Cohen’s offense is even more egregious when considering that he’s not even talking about voters—38 percent of white males and 44 percent of white women voted for Biden, according to exit polling. His assertion makes sense only if he is talking not about the white voting population but the white adult population, whom he casually smeared on national television without a hint of self-consciousness or fear of professional consequences.
This is an insult to the integrity of the service personnel who take an oath to defend the Constitution, to say nothing of millions of faithful, law-abiding Americans. But Cohen’s inference isn’t a logical leap for those steeped in the ideas postulated by the esteemed expositors of “whiteness” theory.
The mob that descended on the Capitol Building was guilty of siding with “their whiteness over democracy,” according to House Speaker Nancy Pelosi.
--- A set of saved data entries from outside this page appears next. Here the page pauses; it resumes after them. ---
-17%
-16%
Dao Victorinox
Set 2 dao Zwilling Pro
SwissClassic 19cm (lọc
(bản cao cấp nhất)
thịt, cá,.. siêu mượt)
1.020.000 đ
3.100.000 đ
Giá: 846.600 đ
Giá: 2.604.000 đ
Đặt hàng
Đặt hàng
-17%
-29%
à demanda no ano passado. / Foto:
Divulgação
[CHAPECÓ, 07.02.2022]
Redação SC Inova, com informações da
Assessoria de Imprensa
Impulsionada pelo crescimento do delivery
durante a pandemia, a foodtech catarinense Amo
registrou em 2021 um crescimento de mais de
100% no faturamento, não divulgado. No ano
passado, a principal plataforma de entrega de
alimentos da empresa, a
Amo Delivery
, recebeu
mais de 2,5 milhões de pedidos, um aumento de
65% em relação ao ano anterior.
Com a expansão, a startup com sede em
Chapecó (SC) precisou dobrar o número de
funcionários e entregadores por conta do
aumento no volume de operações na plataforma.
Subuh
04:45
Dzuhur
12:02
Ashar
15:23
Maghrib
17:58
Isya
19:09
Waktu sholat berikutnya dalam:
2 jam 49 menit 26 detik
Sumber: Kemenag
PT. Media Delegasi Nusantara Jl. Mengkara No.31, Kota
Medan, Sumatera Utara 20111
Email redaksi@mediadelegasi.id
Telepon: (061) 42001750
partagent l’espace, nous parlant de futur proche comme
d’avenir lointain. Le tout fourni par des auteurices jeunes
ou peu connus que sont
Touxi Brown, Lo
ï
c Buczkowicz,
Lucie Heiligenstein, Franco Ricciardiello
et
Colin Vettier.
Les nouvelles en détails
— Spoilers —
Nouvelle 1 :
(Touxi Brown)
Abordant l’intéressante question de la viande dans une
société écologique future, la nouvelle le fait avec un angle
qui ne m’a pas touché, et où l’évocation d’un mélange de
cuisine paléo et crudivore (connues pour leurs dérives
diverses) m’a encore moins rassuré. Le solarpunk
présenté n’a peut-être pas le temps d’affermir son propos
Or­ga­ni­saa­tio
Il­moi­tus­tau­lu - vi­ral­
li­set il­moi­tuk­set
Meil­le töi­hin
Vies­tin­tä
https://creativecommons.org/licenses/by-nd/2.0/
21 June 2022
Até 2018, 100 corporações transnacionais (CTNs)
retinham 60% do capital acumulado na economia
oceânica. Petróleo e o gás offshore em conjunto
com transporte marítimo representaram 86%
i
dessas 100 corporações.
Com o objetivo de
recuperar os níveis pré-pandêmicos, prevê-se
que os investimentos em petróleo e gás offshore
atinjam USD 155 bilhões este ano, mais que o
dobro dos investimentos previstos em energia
This comprehensive indictment is apparently not complicated by the presence of non-white rioters in that crowd. Cristina Beltrán, the author of a book on the civic threats posed by “white democracy,” has ascribed the antisocial actions of non-white rioters to “multiracial whiteness.” That oxymoronic proposition, as she defines it, describes non-whites acting against their own interests with the flawed expectation that they can also claim the spoils of white privilege—“aggression, exclusion, and domination.” The assumptions at the root of this philosophy are unfalsifiable, which explains why its conclusions are being applied in increasingly nonsensical ways.
The Americans of Latino heritage who voted Republican in numbers sufficient to shock poll-watchers last November had supposedly succumbed to the temptations of “white supremacy.” Asian-American students have outperformed their peers and are now overrepresented in institutions of higher learning only because they “push black and brown bodies down,” rendering Asians “white supremacy’s one success.” A 2015 sociological study aptly titled “expanding the boundaries of whiteness” posited that the frequency with which Indian-Americans, Asian-Americans, and even black Americans are marrying interracially suggests that “most members in these groups are on the path to whiteness.”
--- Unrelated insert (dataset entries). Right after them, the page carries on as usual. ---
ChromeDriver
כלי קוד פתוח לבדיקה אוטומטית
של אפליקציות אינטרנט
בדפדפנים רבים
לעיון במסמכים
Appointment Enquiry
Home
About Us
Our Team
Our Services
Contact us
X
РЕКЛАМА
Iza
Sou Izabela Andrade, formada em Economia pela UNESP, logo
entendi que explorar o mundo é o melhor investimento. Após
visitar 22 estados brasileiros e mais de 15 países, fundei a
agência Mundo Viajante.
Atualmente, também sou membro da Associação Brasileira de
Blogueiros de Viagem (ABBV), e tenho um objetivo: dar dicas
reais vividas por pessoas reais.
If you’re confused about how this racially deterministic idea can be applied so broadly, it’s only because you’re ignorant. “Whiteness” doesn’t necessarily mean racism and violence, per se, but a “power structure based on a politically concocted ethnic identity.” And yet, according to the author and activist Paul Kivel, “racism is based on the concept of whiteness—a powerful fiction enforced by power and violence.” So, whiteness isn’t necessarily indicative of a capacity for violence, but a capacity for violence is indicated by whiteness. Whiteness isn’t a purely racial theory, but it is racial when racism is identified in whites. Whiteness isn’t exclusive to whites, but the benefits derived from whiteness most certainly are. This isn’t academia. It’s mania.
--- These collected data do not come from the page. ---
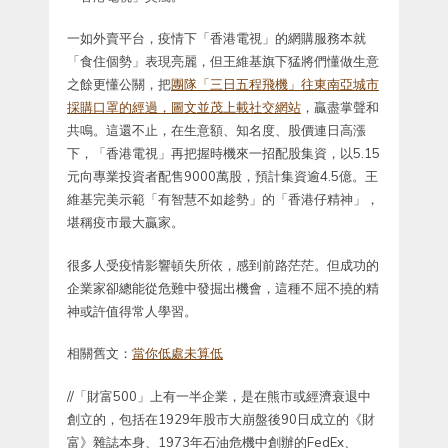
一如外賣平台，疫情下「香港電視」的網購服務本就
「食住個勢」表現亮麗，但王維基旗下猛將們懂做生意
之餘更懂公關，把
團隊「三日五程飛機」往東南亞城市
採購口罩的經過，圖文並茂上載社交網站
，贏盡掌聲和
共鳴。這還不止，在生意額、知名度、股價連日高漲
下，「香港電視」再把握時機來一招配股集資，以5.15
元向專業投資者配售9000萬股，預計集資逾4.5億。王
維基完美示範「有智慧不如趁勢」的「香港仔精神」，
堪稱疫市最大贏家。
很多人受疫情影響頓失所依，感到前路茫茫。但成功的
企業家卻總能從危難中發掘出機會，這種不屈不撓的精
神或許值得常人學習。
相關舊文：
當你低處未算低
//「財富500」上有一半企業，是在熊市或經濟衰退中
創立的，包括在1929年股市大崩盤後90日成立的《財
富》雜誌本身、1973年石油危機中創辦的FedEx、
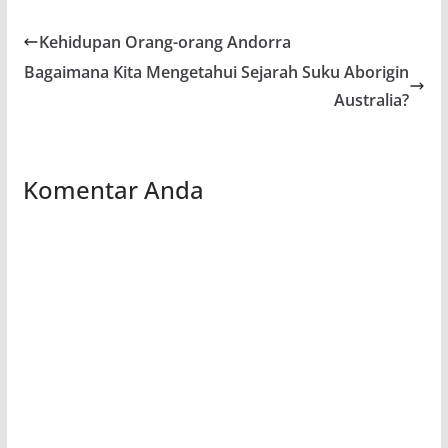
Kehidupan Orang-orang Andorra
Bagaimana Kita Mengetahui Sejarah Suku Aborigin
Australia?
Komentar Anda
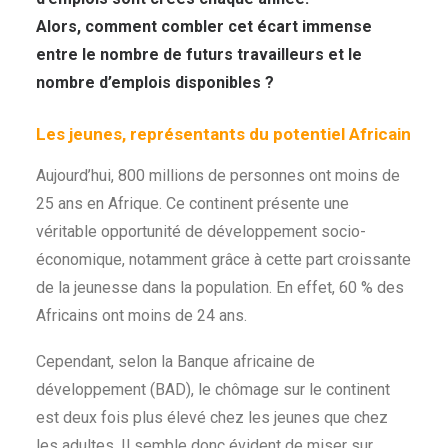
Alors, comment combler cet écart immense
entre le nombre de futurs travailleurs et le
nombre d’emplois disponibles ?
Les jeunes, représentants du potentiel Africain
Aujourd’hui, 800 millions de personnes ont moins de
25 ans en Afrique. Ce continent présente une
véritable opportunité de développement socio-
économique, notamment grâce à cette part croissante
de la jeunesse dans la population. En effet, 60 % des
Africains ont moins de 24 ans.
Cependant, selon la Banque africaine de
développement (BAD), le chômage sur le continent
est deux fois plus élevé chez les jeunes que chez
les adultes. Il semble donc évident de miser sur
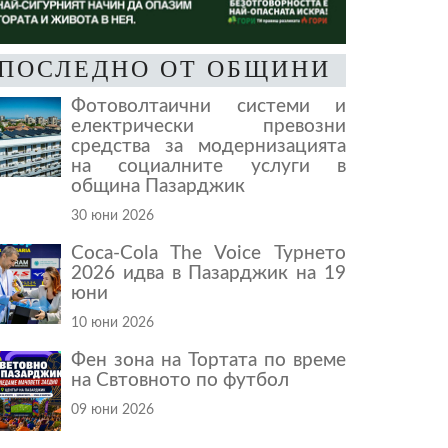
ПОСЛЕДНО ОТ ОБЩИНИ
Фотоволтаични системи и
електрически превозни
средства за модернизацията
на социалните услуги в
община Пазарджик
30 юни 2026
Coca-Cola The Voice Турнето
2026 идва в Пазарджик на 19
юни
10 юни 2026
Фен зона на Тортата по време
на Свтовното по футбол
09 юни 2026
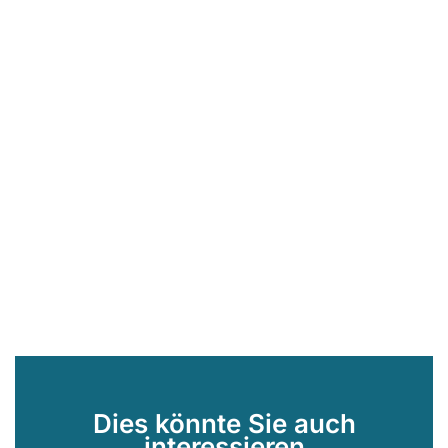
Dies könnte Sie auch
interessieren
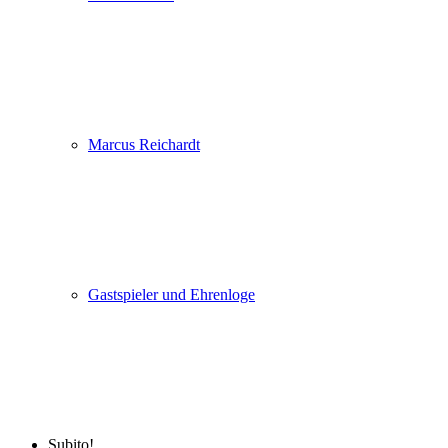
Marcus Reichardt
Gastspieler und Ehrenloge
Subito!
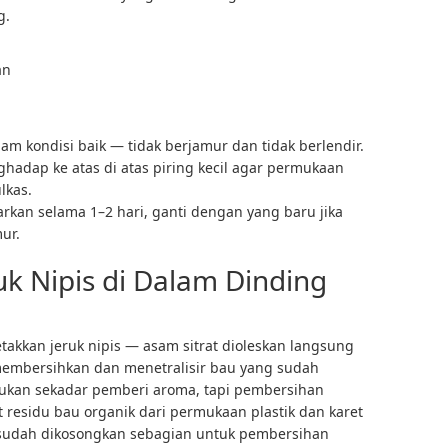
g.
an
alam kondisi baik — tidak berjamur dan tidak berlendir.
ghadap ke atas di atas piring kecil agar permukaan
lkas.
iarkan selama 1–2 hari, ganti dengan yang baru jika
ur.
ruk Nipis di Dalam Dinding
letakkan jeruk nipis — asam sitrat dioleskan langsung
embersihkan dan menetralisir bau yang sudah
bukan sekadar pemberi aroma, tapi pembersihan
esidu bau organik dari permukaan plastik dan karet
as sudah dikosongkan sebagian untuk pembersihan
We must conclude from this discipline’s malleability that it is not a duplicable hypothesis that can be independently verified by scholarly peers. It is not a circumspect supposition designed to identify discrete social phenomena. It is just racial intolerance masquerading as anthropology–the pseudo-academic phrenology of antiracism in which the “ghost variable” of ethnocentrism is assumed into existence and applied with reckless abandon. Those who are attracted to this all-encompassing belief system likely came to the same conclusions that Rep. Cohen drew from recent events: Americans of a particular complexion cannot be trusted, in large part, because of that complexion and all that it conveys.
In any other context, we’d call that old-fashioned prejudice.